The bounds on \(\vert a_{2} \vert \) and \(\vert a_{3} \vert \) given in Corollary 7 are better than those given in [29, Corollary 3.1].

By setting \(\delta=\gamma=0\) and \(\tau=1\) in Corollary 6, we conclude the following result.

Corollary 8

Let

$$ f \in\Theta_{\Sigma}(\lambda; \beta) \quad (\lambda\geqq0, 0 \leqq \beta< 1) $$

be given by (1.1). Then,

$$ \vert a_{2} \vert \leqq\min \biggl\{ \frac{2(1-\beta)}{1+\lambda}, \sqrt{ \frac{2(1-\beta)}{1+2 \lambda}} \biggr\} , $$

and

$$ \vert a_{3} \vert \leqq\frac{2(1-\beta)}{1+2 \lambda}. $$

Remark 10

The bounds on \(\vert a_{2} \vert \) and \(\vert a_{3} \vert \) given in Corollary 8 are better than those given in [8, Theorem 3.2].
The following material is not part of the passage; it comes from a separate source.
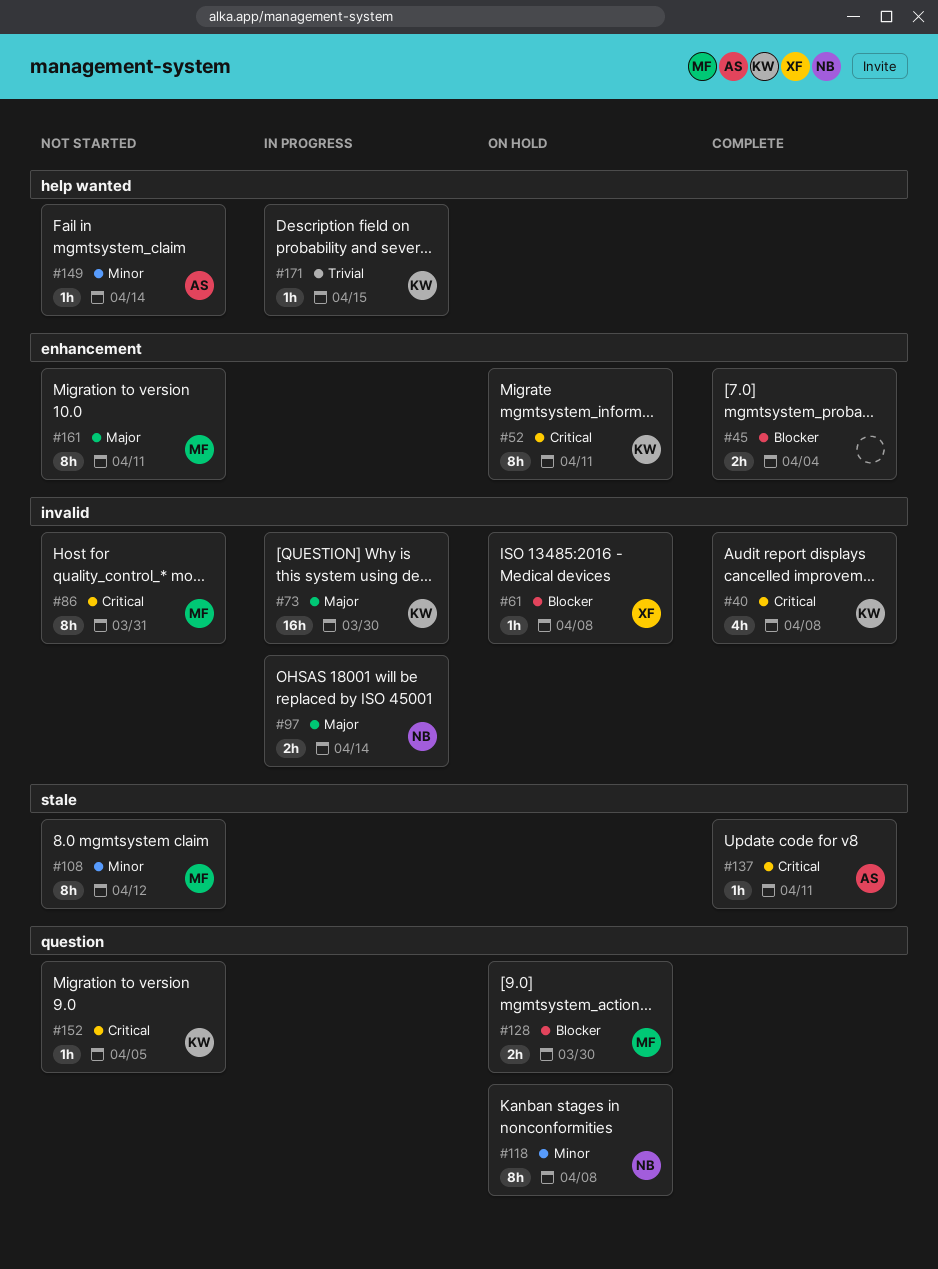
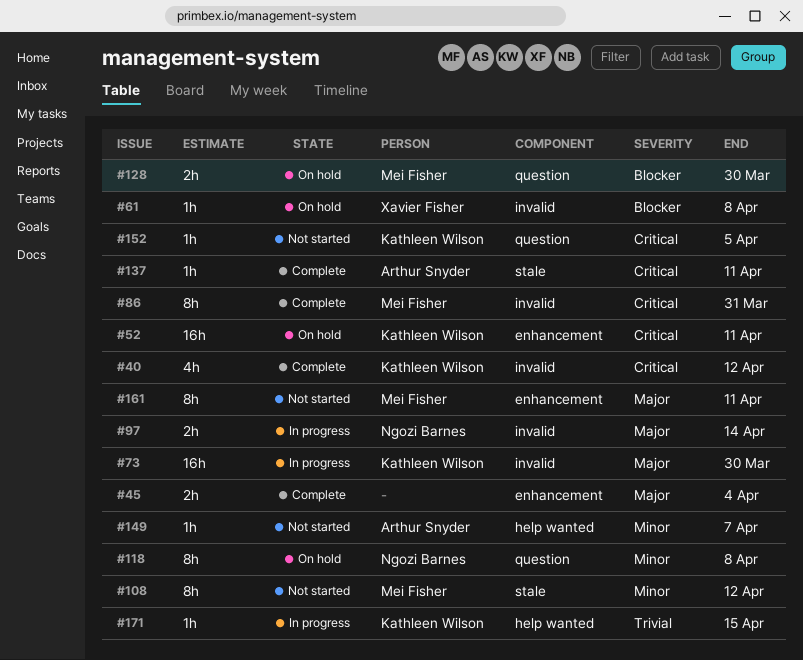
#40, due: Apr 8 -> Apr 12
#45, priority: Blocker -> Major
#52, estimate: 8h -> 16h
#86, status: Not started -> Complete
#149, due: Apr 14 -> Apr 7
By setting \(\delta=\gamma=0\) and \(\lambda=\tau=1\) in Corollary 6, we conclude the following result.

Corollary 9

Let \(f \in\Theta_{\Sigma}(\beta)\) (\(0 \leqq\beta<1\)) be given by (1.1). Then,

$$ \vert a_{2} \vert \leqq\min \biggl\{ 1-\beta, \sqrt{ \frac{2(1-\beta)}{3}} \biggr\} , $$

and

$$ \vert a_{3} \vert \leqq\frac{2(1-\beta)}{3}. $$

Remark 11

The bounds on \(\vert a_{2} \vert \) and \(\vert a_{3} \vert \) given in Corollary 9 are better than those given in [6, Theorem 2].